▶ _Your assignment_
Transcribe the text of every entry below line for line, keeping each line as it appears. Leave the pictures out of your answer.
:: Data to examine
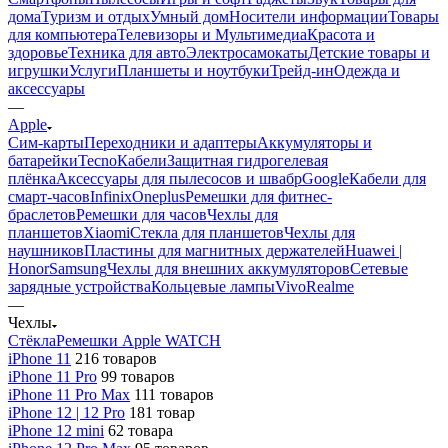
дома
Туризм и отдых
Умный дом
Носители информации
Товары
для компьютера
Телевизоры и Мультимедиа
Красота и
здоровье
Техника для авто
Электросамокаты
Детские товары и
игрушки
Услуги
Планшеты и ноутбуки
Трейд-ин
Одежда и
аксессуары
—
Apple
Сим-карты
Переходники и адаптеры
Аккумуляторы и
батарейки
Tecno
Кабели
Защитная гидрогелевая
плёнка
Аксессуары для пылесосов и швабр
Google
Кабели для
смарт-часов
Infinix
Oneplus
Ремешки для фитнес-
браслетов
Ремешки для часов
Чехлы для
планшетов
Xiaomi
Стекла для планшетов
Чехлы для
наушников
Пластины для магнитных держателей
Huawei |
Honor
Samsung
Чехлы для внешних аккумуляторов
Сетевые
зарядные устройства
Кольцевые лампы
Vivo
Realme
—
Чехлы
Стёкла
Ремешки Apple WATCH
iPhone 11
216 товаров
iPhone 11 Pro
99 товаров
iPhone 11 Pro Max
111 товаров
iPhone 12 | 12 Pro
181 товар
iPhone 12 mini
62 товара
::::
▶ _Solution to the exercise_
дома
Туризм и отдых
Умный дом
Носители информации
Товары
для компьютера
Телевизоры и Мультимедиа
Красота и
здоровье
Техника для авто
Электросамокаты
Детские товары и
игрушки
Услуги
Планшеты и ноутбуки
Трейд-ин
Одежда и
аксессуары
—
Apple
Сим-карты
Переходники и адаптеры
Аккумуляторы и
батарейки
Tecno
Кабели
Защитная гидрогелевая
плёнка
Аксессуары для пылесосов и швабр
Google
Кабели для
смарт-часов
Infinix
Oneplus
Ремешки для фитнес-
браслетов
Ремешки для часов
Чехлы для
планшетов
Xiaomi
Стекла для планшетов
Чехлы для
наушников
Пластины для магнитных держателей
Huawei |
Honor
Samsung
Чехлы для внешних аккумуляторов
Сетевые
зарядные устройства
Кольцевые лампы
Vivo
Realme
—
Чехлы
Стёкла
Ремешки Apple WATCH
iPhone 11
216 товаров
iPhone 11 Pro
99 товаров
iPhone 11 Pro Max
111 товаров
iPhone 12 | 12 Pro
181 товар
iPhone 12 mini
62 товара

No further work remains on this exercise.